Decided and Entered: March 30, 2017
523349

[*1]In the Matter of ANGEL MALDONADO, Appellant,

v

TIMOTHY B. HOWARD, as Sheriff of Erie County, et al., Respondents.

Calendar Date: February 23, 2017
Before: Peters, P.J., McCarthy, Garry, Rose and Aarons, JJ.

Angel Maldonado, Malone, appellant pro se.

Eric T. Schneiderman, Attorney General, Albany (Frank Brady of counsel), for respondents.




Rose, J.

MEMORANDUM AND ORDER

Appeal from a judgment of the Supreme Court (Feldstein, J.), entered June 2, 2016 in Franklin County, which dismissed petitioner's application, in a proceeding pursuant to CPLR article 78, to review a determination of respondent Erie County Sheriff calculating petitioner's jail time credit.

In 2003, petitioner was sentenced to an aggregate prison term of 5 to 15 years. He was paroled in May 2009, but twice violated parole and was returned to custody, the second time in April 2010. He was released again to parole supervision in September 2010. Petitioner was arrested on a parole violation warrant on May 18, 2011. On May 25, 2011, while being held on the parole violation warrant, petitioner was also charged with

grand larceny in the third degree. Petitioner's parole was revoked in August 2011 and a three-month delinquent time assessment was imposed. On November 9, 2011, upon expiration of the delinquent time assessment, petitioner's parole was restored but he remained incarcerated pending the disposition of the grand larceny charge. Petitioner was convicted of that charge and was sentenced on January 7, 2013 to a prison term of 3½ to 7 years, with that sentence to run consecutively to the 2003 sentence.

Petitioner was received by the Department of Corrections and Community Supervision on January 24, 2013, and he was ultimately granted 186 days of jail time credit on the 2013 conviction, corresponding to the time periods from May 25, 2011 to November 9, 2011 and from [*2]January 7, 2013 to January 23, 2013. Petitioner commenced this CPLR article 78 proceeding challenging the calculation of his jail time credit on the 2013 sentence and, following joinder of issue, Supreme Court dismissed the petition. Petitioner now appeals.

We affirm. "Although jail time credit is authorized for time spent in custody prior to the commencement of such sentence as a result of the charge that culminated in the sentence, jail time credit shall not include any time that is credited against the term or maximum term of any previously imposed sentence to which the person is subject" (Matter of Villanueva v Goord, 29 AD3d 1097, 1098 [2006] [internal quotation marks, ellipses and citation omitted]; see Penal Law § 70.30 [3]; Matter of Russell v Annucci, 131 AD3d 772, 773 [2015]).
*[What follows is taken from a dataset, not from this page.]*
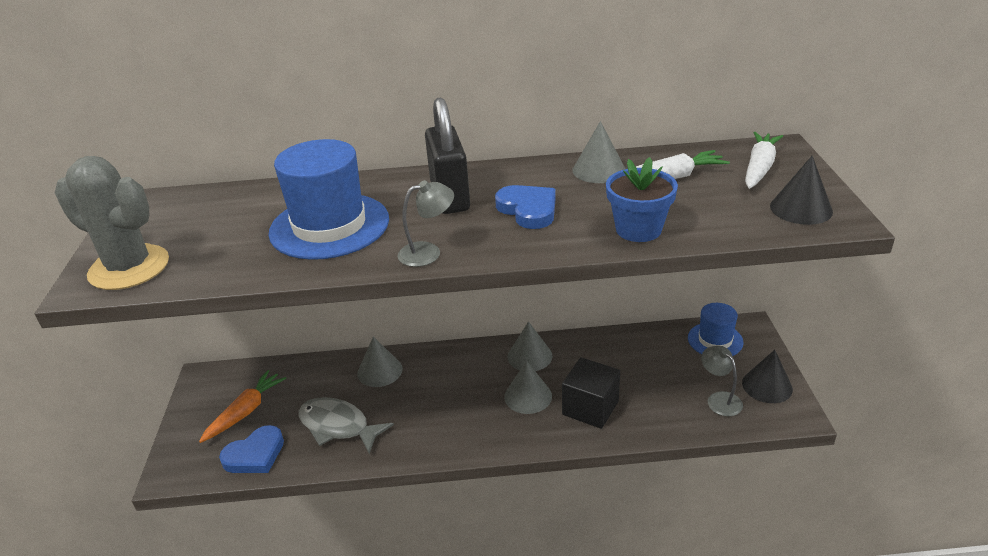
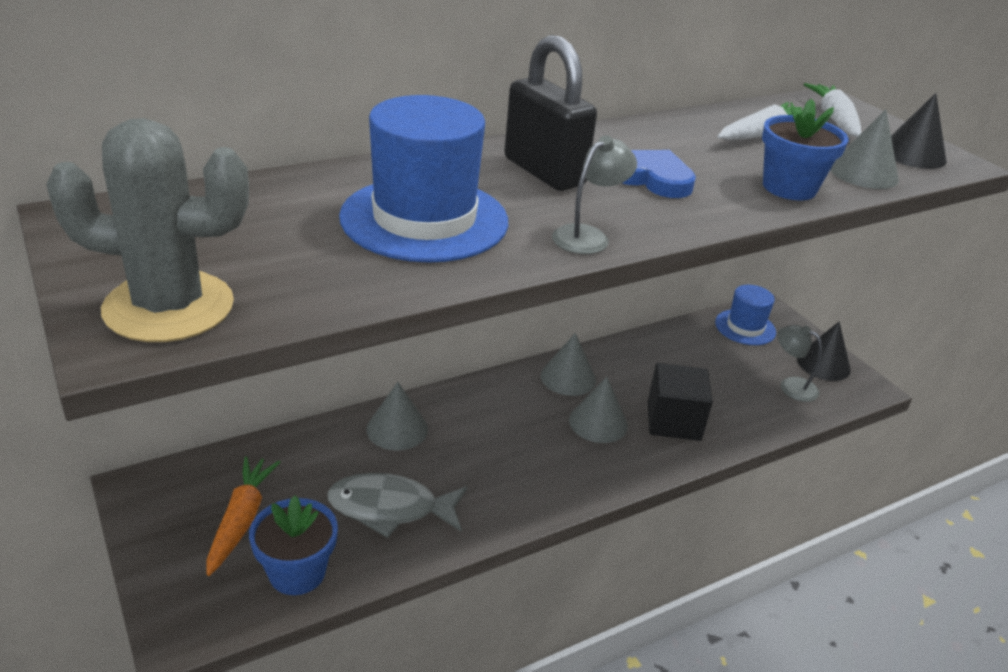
camera: 30 degrees left, 0 degrees up
(255, 454) = (297, 572): blue heart -> blue flower pot
(599, 170) = (680, 131): grey cone -> grey cone (863, 173)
Petitioner argues that he should also receive jail time credit on the 2013 sentence for the time period from November 10, 2011 to January 6, 2013. Inasmuch as the record reflects that petitioner's 2003 sentence resumed running on November 10, 2011 and his next delinquency date was January 7, 2013, the time period in question was properly credited to the 2003 sentence (see Matter of Russell v Annucci, 131 AD3d at 773). Accordingly, that time period may not also be credited to the 2013 sentence (see Penal Law § 70.30 [3]). Contrary to petitioner's contention, Matter of Sparago v New York State Bd. of Parole (132 AD2d 881 [1987], mod 71 NY2d 943 [1988]) does not compel a contrary result, as that case is factually distinguishable from this case.

Peters, P.J., McCarthy, Garry and Aarons, JJ., concur.

ORDERED that the judgment is affirmed, without costs.